3. Endorsed Tools for Transaction Data Collection and Analysis

o   World Bank Microdata Library: The World Bank maintains a platform for accessing datasets and supporting economic policy development.

o   Mastercard Data Insights: Used by the IMF for analysing consumer spending and economic trends in emerging markets.

o   Visa Economic Empowerment Tools: Recognised by the OECD for financial inclusion studies and economic empowerment initiatives.

o   SafeGraph: Adopted by the World Bank to understand market trends and consumer behaviour using transaction data.

o   DataRobot: Leveraged by the IMF for predictive modelling in financial and macroeconomic analyses.

4. Tools Recognised by International Organisations

PARIS21:

o   ADAPT: Developed and used by PARIS21 to align statistical systems with development priorities such as the SDGs.

o   Kobo Toolbox: The United Nations uses this toolbox to collect field survey data and supplementary datasets.

United Nations (Big Data for Official Statistics):

o    AI-driven platforms for analysing satellite, mobile, and financial data in collaboration with the World Bank.

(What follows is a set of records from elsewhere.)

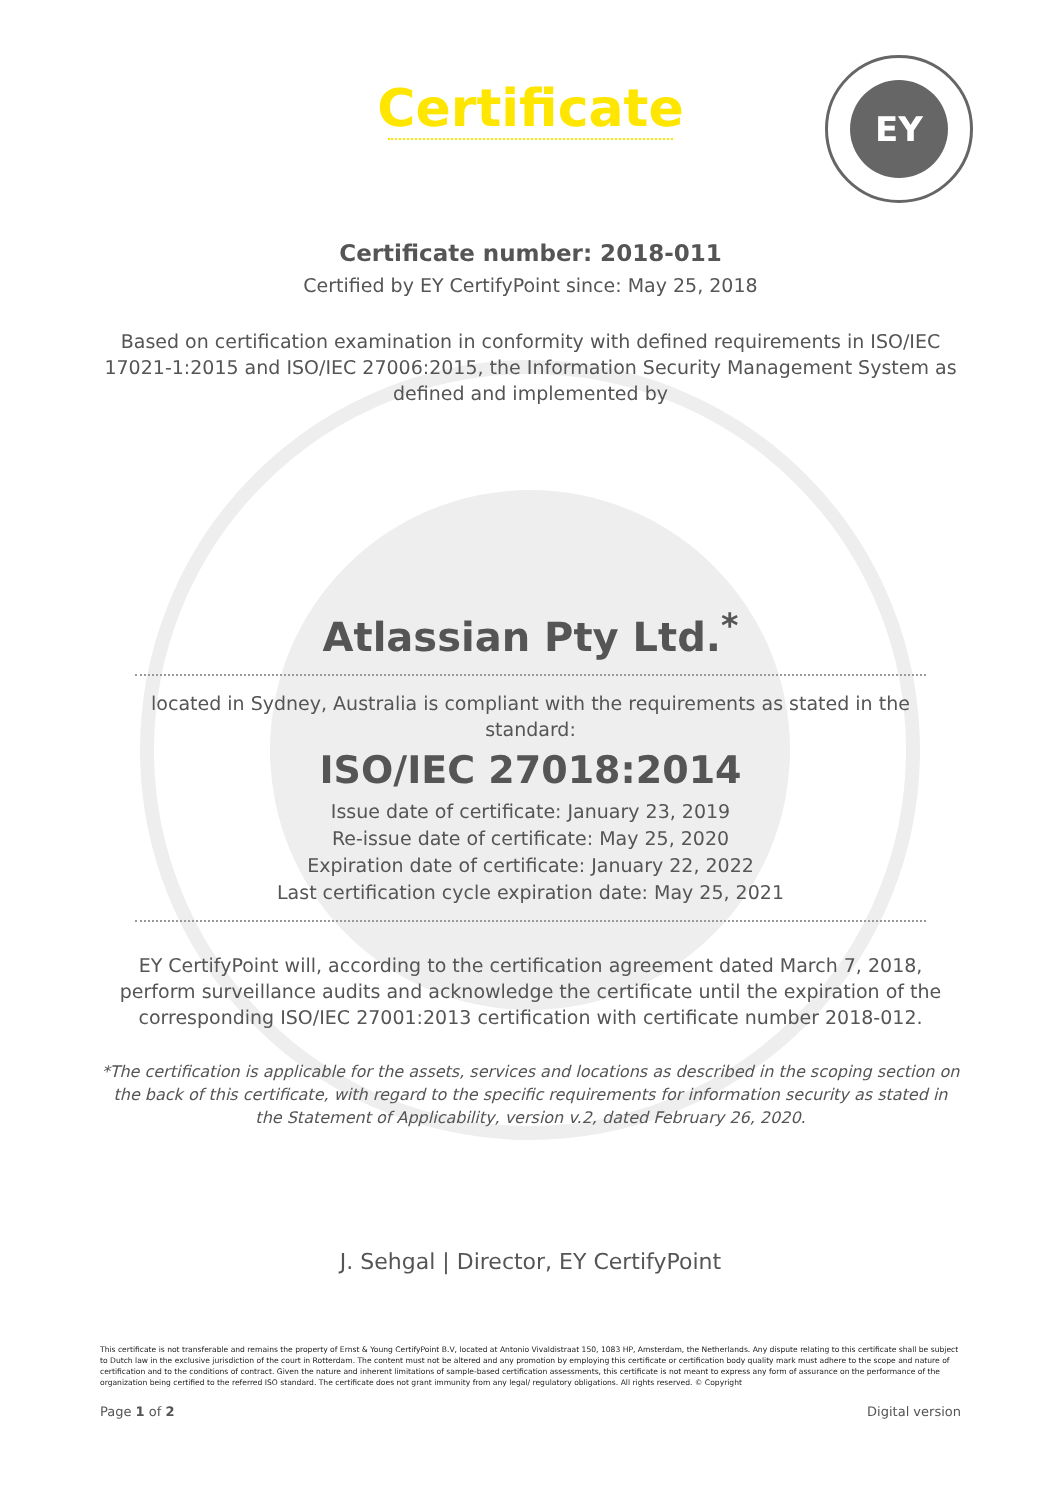EY
Certificate
Certificate number: 2018-011
Certified by EY CertifyPoint since: May 25, 2018
Based on certification examination in conformity with defined requirements in ISO/IEC 17021-1:2015 and ISO/IEC 27006:2015, the Information Security Management System as defined and implemented by
Atlassian Pty Ltd.<sup>*</sup>
located in Sydney, Australia is compliant with the requirements as stated in the standard:
ISO/IEC 27018:2014
Issue date of certificate: January 23, 2019
Re-issue date of certificate: May 25, 2020
Expiration date of certificate: January 22, 2022
Last certification cycle expiration date: May 25, 2021
EY CertifyPoint will, according to the certification agreement dated March 7, 2018, perform surveillance audits and acknowledge the certificate until the expiration of the corresponding ISO/IEC 27001:2013 certification with certificate number 2018-012.
*The certification is applicable for the assets, services and locations as described in the scoping section on the back of this certificate, with regard to the specific requirements for information security as stated in the Statement of Applicability, version v.2, dated February 26, 2020.
J. Sehgal | Director, EY CertifyPoint
This certificate is not transferable and remains the property of Ernst & Young CertifyPoint B.V, located at Antonio Vivaldistraat 150, 1083 HP, Amsterdam, the Netherlands. Any dispute relating to this certificate shall be subject to Dutch law in the exclusive jurisdiction of the court in Rotterdam. The content must not be altered and any promotion by employing this certificate or certification body quality mark must adhere to the scope and nature of certification and to the conditions of contract. Given the nature and inherent limitations of sample-based certification assessments, this certificate is not meant to express any form of assurance on the performance of the organization being certified to the referred ISO standard. The certificate does not grant immunity from any legal/ regulatory obligations. All rights reserved. © Copyright
Page 1 of 2 Digital version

  • Kobo Toolbox: The United Nations uses this toolbox to collect field survey data and supplementary datasets.

World Bank:

o  Pulse Data Hub: The World Bank uses real-time mobile and transactional data to monitor economic shocks.

Eurostat (ESS):

o   Guidelines for mobile network data use in experimental statistics, supported by European national statistical offices.

o  Pilot projects integrating AI into transactional and mobile phone data analysis.

5. GIS-Related AI Tools

o   ArcGIS: Used by the World Bank and United Nations for geographic data visualisation and spatial analysis.

o   QGIS (Quantum GIS): Recognised by Eurostat for spatial data mapping and analysis in national statistical offices.

o   Google Earth Engine: Leveraged by the United Nations for geospatial data processing in environmental and urban studies.

o   GeoDa: Adopted by the OECD for spatial data analysis in regional policy development.

6. Additional Statistical and Analytical Tools

o   RapidMiner: Used by the IMF for statistical modelling and advanced analytics in macroeconomic studies.

o   TensorFlow/Keras: Applied by the OECD for developing machine learning models in predictive analytics projects.

o   PySAL (Python Spatial Analysis Library): Eurostat adopted this library for spatial analysis and modelling in urban and regional planning.

7. ORBICAP Implementation Notes

1. Alignment with Best Practices: ORBICAP endorses these tools for their alignment with international standards.

2. Focus Areas: Tools are categorised for workflow optimisation, quality assurance, analysis, and specialised data collection.

3. Client Projects: The selection of tools will depend on the project requirements, and clients will receive recommendations based on their needs.

This page was updated in January 2025.